Bu karşılaşma giderek güçlenecek bir dostluğun başlangıcıydı. Artık, kendisine yakın çevresindekiler gibi bende Beşir Abi diye hitap edecektim. Değişik düzlemlerde birlikte olma, sohbet etme, konuşma tartışma olanağı buldukça hayranlığım arttı. Onda herkeste görülmeyen farklı özellikler keşfediyordum. Başkalarına benzemiyordu. Sanki inandığı değerler doğrultusunda yaşamaya ant içmişti. Hiç tökezlemedi. Yaşamın insanlara kurduğu hiçbir tuzağa düşmedi.

O’nun kızdığını, köpürdüğünü hiç görmedim, hep bir dinginlik anıtı olarak tanıdım onu. Keyfi yerindeyse gözlerindeki ilkbahar yumuşaklığı tüm yüzüne yansır. Konuşması, sesinin rengi, ancak özel bir eğitimle kazanılacak türden parlaktır. Sözleri, ses tonunun o büyülü tınısının yumuşaklığında bile, kimi zaman bir kılıç gibi keskinleşir. Kimi zaman bir ironi ustasına dönüşür. Kimi zaman gülmecenin yetkin bir ismidir karşınızda duran. Kimi zaman Nöker Ekibiyle efkâr dağıtacak kadar kalenderdir. Ama hayatın hep içindedir.

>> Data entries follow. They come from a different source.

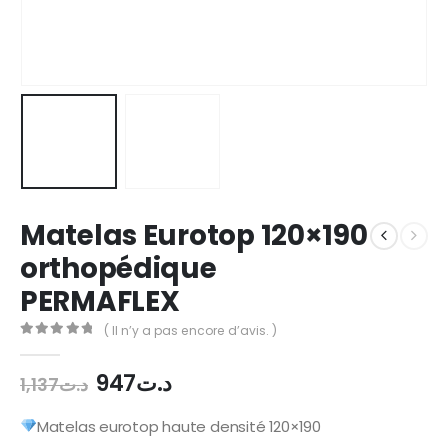
Matelas Eurotop 120×190
orthopédique
PERMAFLEX
( Il n’y a pas encore d’avis. )
0
out of 5
Le
Le
947
د.ت
1,137
د.ت
prix
prix
initial
actuel
Matelas eurotop haute densité 120×190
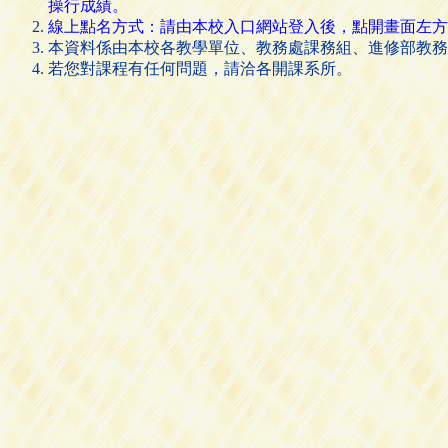
操行成績。
線上點名方式：請由本校入口網站登入後，點開畫面左方的 [
本資料係由本校各教學單位、教務處課務組、進修部教務
若您對課程有任何問題，請洽各開課系所。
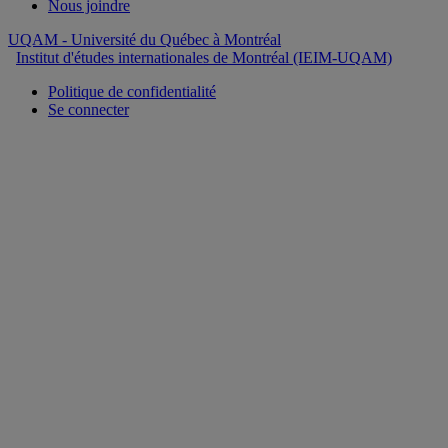
Nous joindre
UQAM
- Université du Québec à Montréal
Institut d'études internationales de Montréal (IEIM-UQAM)
Politique de confidentialité
Se connecter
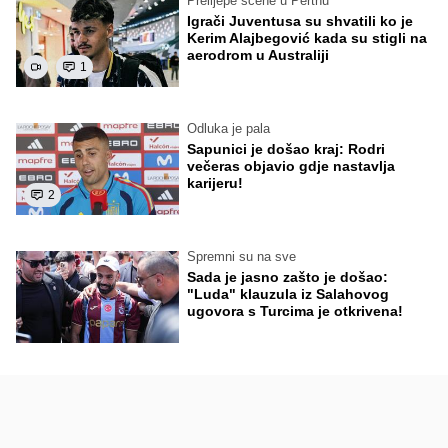
Prelijepe scene u Perthu
Igrači Juventusa su shvatili ko je
Kerim Alajbegović kada su stigli na
aerodrom u Australiji
1
Odluka je pala
Sapunici je došao kraj: Rodri
večeras objavio gdje nastavlja
karijeru!
2
Spremni su na sve
Sada je jasno zašto je došao:
"Luda" klauzula iz Salahovog
ugovora s Turcima je otkrivena!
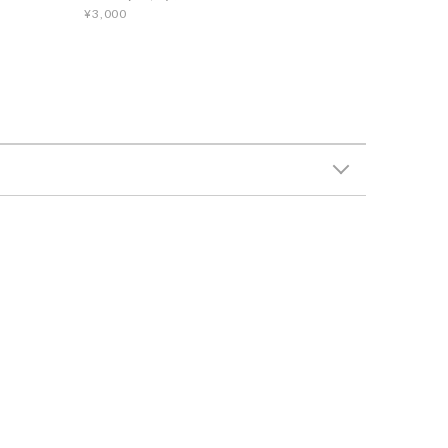
¥3,000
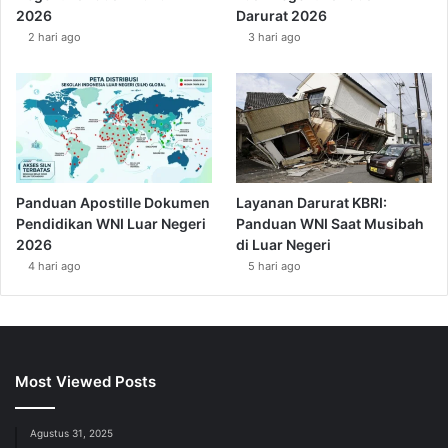
2026
Darurat 2026
2 hari ago
3 hari ago
Panduan Apostille Dokumen
Layanan Darurat KBRI:
Pendidikan WNI Luar Negeri
Panduan WNI Saat Musibah
2026
di Luar Negeri
4 hari ago
5 hari ago
Most Viewed Posts
Agustus 31, 2025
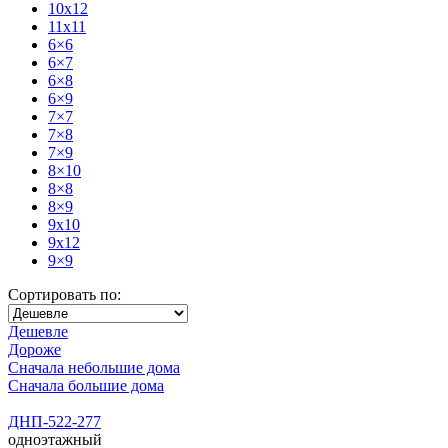
10x12
11x11
6×6
6×7
6×8
6×9
7×7
7×8
7×9
8×10
8×8
8×9
9x10
9x12
9×9
Сортировать по:
Дешевле
Дороже
Сначала небольшие дома
Сначала большие дома
ДНП-522-277
одноэтажный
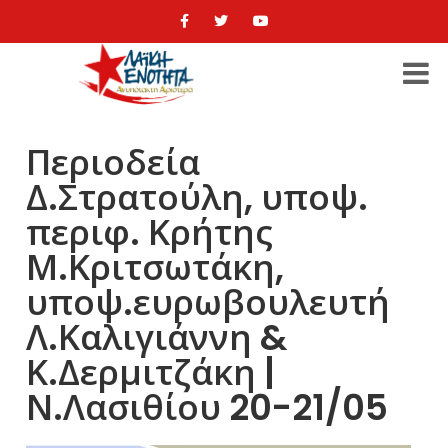
Περιοδεία
Δ.Στρατούλη, υποψ.
περιφ. Κρήτης
Μ.Κριτσωτάκη,
υποψ.ευρωβουλευτή
Λ.Καλιγιάννη &
Κ.Δερμιτζάκη |
Ν.Λασιθίου 20-21/05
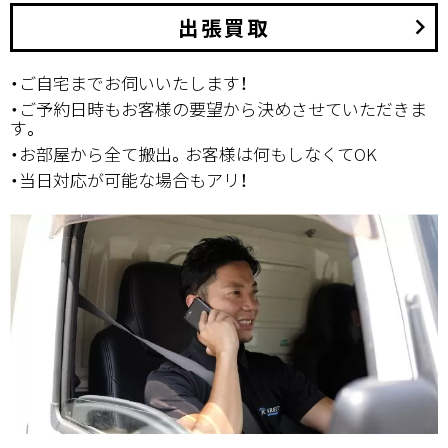
出張買取
keyboard_arrow_right
・ご自宅までお伺いいたします！
・ご予約日時もお客様の要望から決めさせていただきま
す。
・お部屋から全て搬出。お客様は何もしなくてOK
・当日対応が可能な場合もアリ！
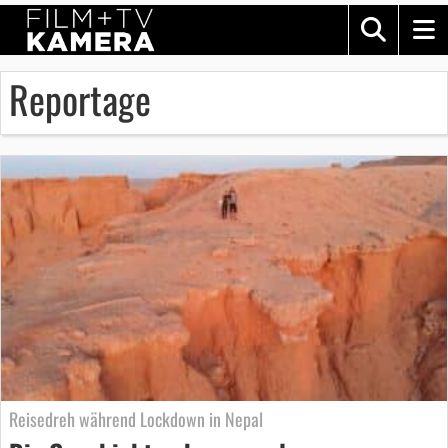
Reportage
Reisedreh während Lockdown in Nepal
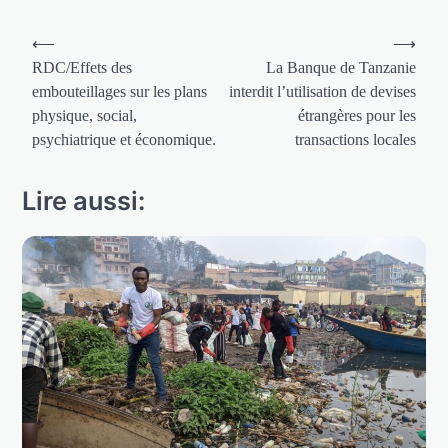
Navigation
⟵
⟶
de
RDC/Effets des
La Banque de Tanzanie
embouteillages sur les plans
interdit l’utilisation de devises
l’article
physique, social,
étrangères pour les
psychiatrique et économique.
transactions locales
Lire aussi:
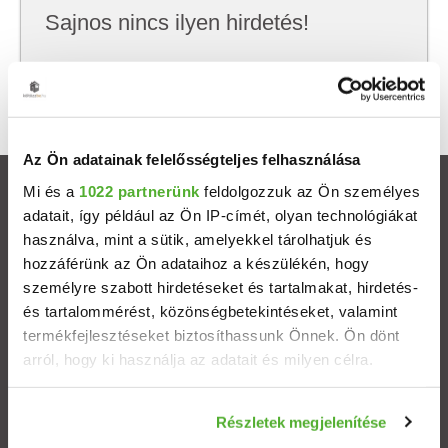
Sajnos nincs ilyen hirdetés!
Próbálj meg kevesebb szempont szerint
keresni, hátha akkor megtalálod, amit keresel.
Az Ön adatainak felelősségteljes felhasználása
Mi és a
1022 partnerünk
feldolgozzuk az Ön személyes
Ingatlanok
adatait, így például az Ön IP-címét, olyan technológiákat
használva, mint a sütik, amelyekkel tárolhatjuk és
Eladó házak
hozzáférünk az Ön adataihoz a készülékén, hogy
személyre szabott hirdetéseket és tartalmakat, hirdetés-
Eladó lakások
és tartalommérést, közönségbetekintéseket, valamint
termékfejlesztéseket biztosíthassunk Önnek. Ön dönt
arról, hogy ki használja az adatait és milyen célra.
Települések
Ha engedélyezi, a következőt is meg szeretnénk tenni:
Albérletek
Részletek megjelenítése
Információgyűjtés az Ön földrajzi elhelyezkedéséről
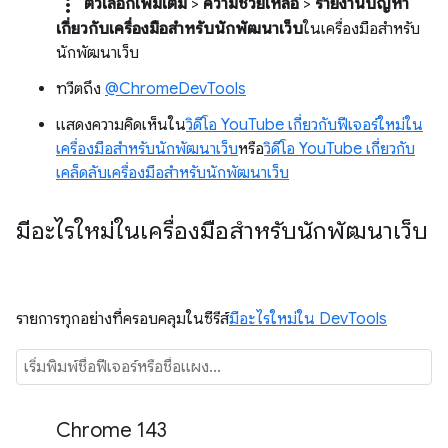
more_vert
ตัวเลือกเพิ่มเติม
>
ความช่วยเหลือ
>
รายงานปัญหา
เกี่ยวกับเครื่องมือสำหรับนักพัฒนาเว็บ
ในเครื่องมือสำหรับ
นักพัฒนาเว็บ
ทวีตถึง
@ChromeDevTools
แสดงความคิดเห็นใน
วิดีโอ YouTube เกี่ยวกับฟีเจอร์ใหม่ใน
เครื่องมือสำหรับนักพัฒนาเว็บ
หรือ
วิดีโอ YouTube เกี่ยวกับ
เคล็ดลับเครื่องมือสำหรับนักพัฒนาเว็บ
มีอะไรใหม่ในเครื่องมือสำหรับนักพัฒนาเว็บ
รายการทุกอย่างที่ครอบคลุมในซีรีส์
มีอะไรใหม่ใน DevTools
Chrome 143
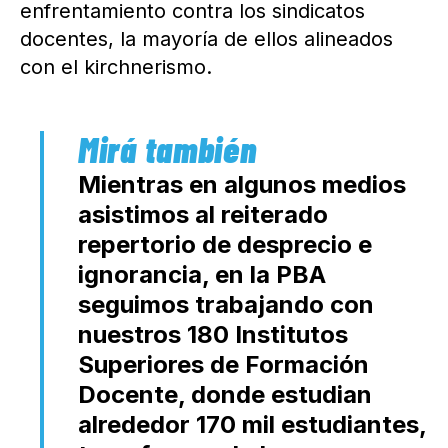
enfrentamiento contra los sindicatos
docentes, la mayoría de ellos alineados
con el kirchnerismo.
Mientras en algunos medios
asistimos al reiterado
repertorio de desprecio e
ignorancia, en la PBA
seguimos trabajando con
nuestros 180 Institutos
Superiores de Formación
Docente, donde estudian
alrededor 170 mil estudiantes,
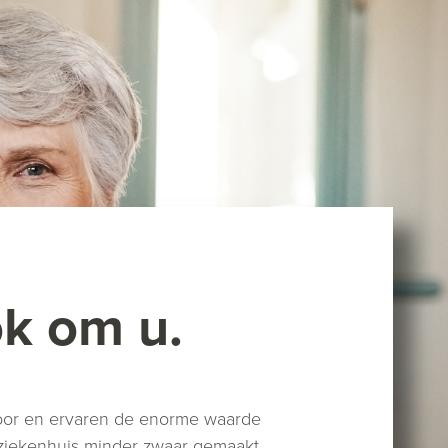
ok om u.
voor en ervaren de enorme waarde
of ziekenhuis minder zwaar gemaakt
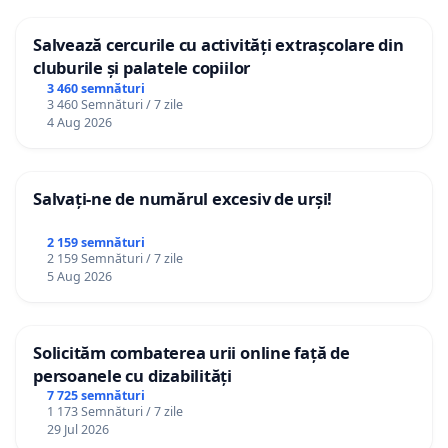
Salvează cercurile cu activități extrașcolare din
cluburile și palatele copiilor
3 460 semnături
3 460 Semnături / 7 zile
4 Aug 2026
Salvați-ne de numărul excesiv de urși!
2 159 semnături
2 159 Semnături / 7 zile
5 Aug 2026
Solicităm combaterea urii online față de
persoanele cu dizabilități
7 725 semnături
1 173 Semnături / 7 zile
29 Jul 2026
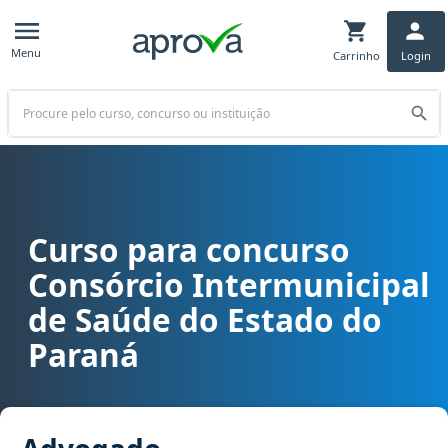
Menu
Carrinho
Login
Buscar
Curso para concurso
Curso para concurso CISA/AMERIOS 12ª R.S - Consórcio Intermuni
Consórcio Intermunicipal
de Saúde do Estado do
Paraná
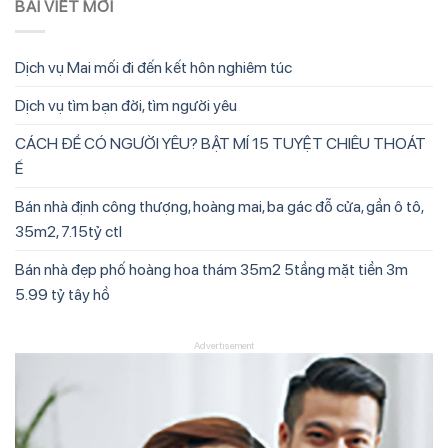
BÀI VIẾT MỚI
Dịch vụ Mai mối đi đến kết hôn nghiêm túc
Dịch vụ tìm bạn đời, tìm người yêu
CÁCH ĐỂ CÓ NGƯỜI YÊU? BẬT MÍ 15 TUYỆT CHIÊU THOÁT
Ế
Bán nhà định công thượng, hoàng mai, ba gác đỗ cửa, gần ô tô,
35m2, 7.15tỷ ctl
Bán nhà đẹp phố hoàng hoa thám 35m2 5tầng mặt tiền 3m
5.99 tỷ tây hồ
Advertisement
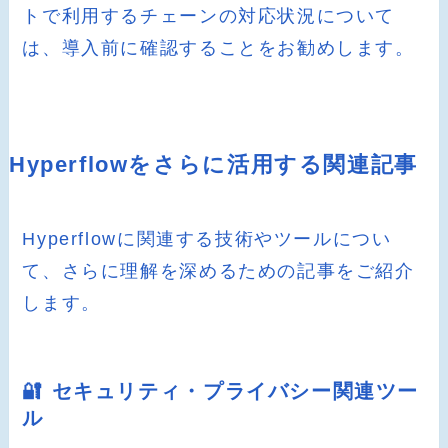
トで利用するチェーンの対応状況について
は、導入前に確認することをお勧めします。
Hyperflowをさらに活用する関連記事
Hyperflowに関連する技術やツールについ
て、さらに理解を深めるための記事をご紹介
します。
🔐 セキュリティ・プライバシー関連ツー
ル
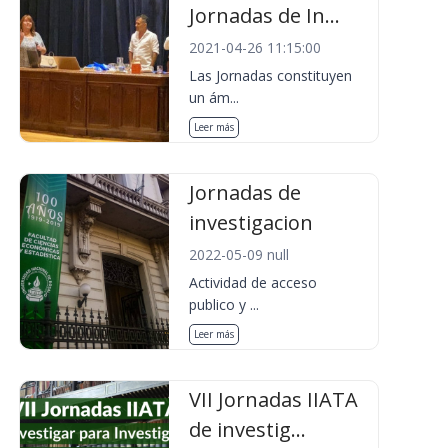
Jornadas de In...
2021-04-26 11:15:00
Las Jornadas constituyen
un ám...
Leer más
Jornadas de
investigacion
2022-05-09 null
Actividad de acceso
publico y ...
Leer más
VII Jornadas IIATA
de investig...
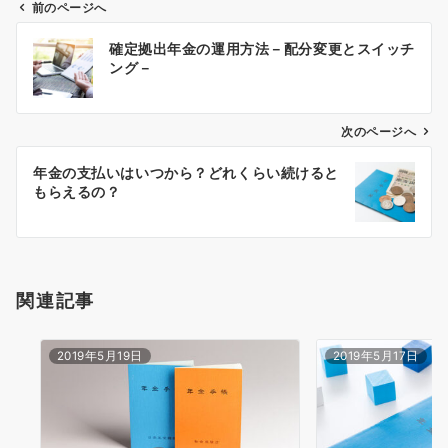
前のページへ
投
確定拠出年金の運用方法－配分変更とスイッチ
稿
ング－
ナ
ビ
ゲ
次のページへ
ー
年金の支払いはいつから？どれくらい続けると
シ
もらえるの？
ョ
ン
関連記事
2019年5月19日
2019年5月17日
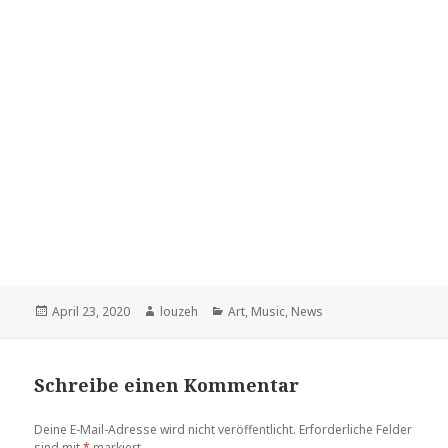
Veröffentlicht
Autor
Kategorien
April 23, 2020
louzeh
Art
,
Music
,
News
am
Schreibe einen Kommentar
Deine E-Mail-Adresse wird nicht veröffentlicht.
Erforderliche Felder
sind mit
*
markiert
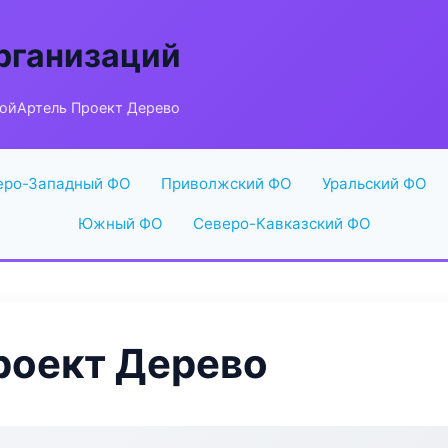
рганизаций
ойАртель Проект Дерево
еро-Западный ФО
Приволжский ФО
Уральский ФО
Южный ФО
Северо-Кавказский ФО
роект Дерево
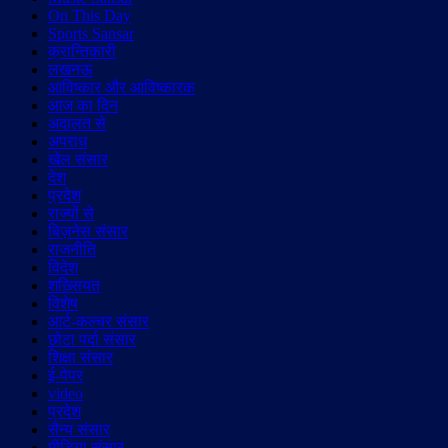
On This Day
Sports Sansar
क्रान्तिकारी
लखनऊ
आविष्कार और आविष्कारक
आज का दिन
अदालत से
अपराध
खेल संसार
देश
प्रदेश
राज्यों से
बिज़नेस संसार
राजनीति
विदेश
शख़्सियत
विशेष
आर्ट-कल्चर संसार
छोटा पर्दा संसार
शिक्षा संसार
ई-पेपर
video
प्रदेश
सैन्य संसार
मीडिया संसार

O Kars’ta hekimlik yaptığı dönem için; “Kıçında iğne, karnında şurup ya da hapım olmayan insan yoktur.” der. Çok haklıdır. Bölge insanı kendisine her zaman olağanüstü bir saygı duydu. Dr. Beşir Doster’in adının geçtiği yerde önünü ilikleyen insanlar tanırım. 60’lı, 70’li, 80’li yıllarda, Beşir Abi’nin Kars’ta farklı uzmanlık alanlarının hastalarına koyduğu tanı, uyguladığı tedavi, İstanbul ve Ankara’daki doktorları hayrete düşürdüğünü duymayan yoktur. Bu konuda pek çok hasta sahibinin aktardığı ilginç öyküler dillerde dolaşır. Ben efsaneye dönüşmüş bir olgudan söz etmekle yetineceğim: 70’li yılların başında Milli İstihbarat Teşkilatı’nda çalışan Erdoğan Bey talihsiz bir kaza geçirir ve hastaneye kaldırılır. Serbülent Bey Başhekimdir. Operatör Dr. Halis Soylu hastanın başucundadır. Kurum Ankara’dan Kars’a Nöroşirurji uzmanı gönderir. Tanının konması için hastaya Lomber (lumbar) ponksiyon yapılmasına karar verilir. Ancak, Ankara’dan gelen uzman hekimlerde, Op. Dr. Halis Soylu’da beyin-omurilik (BOS) örneği almaktan çekinirler. Beşir Abi Başhekim Serbülent Bey’e işaret ederek hastanın omuriliğinden sıvıyı almayı başarır.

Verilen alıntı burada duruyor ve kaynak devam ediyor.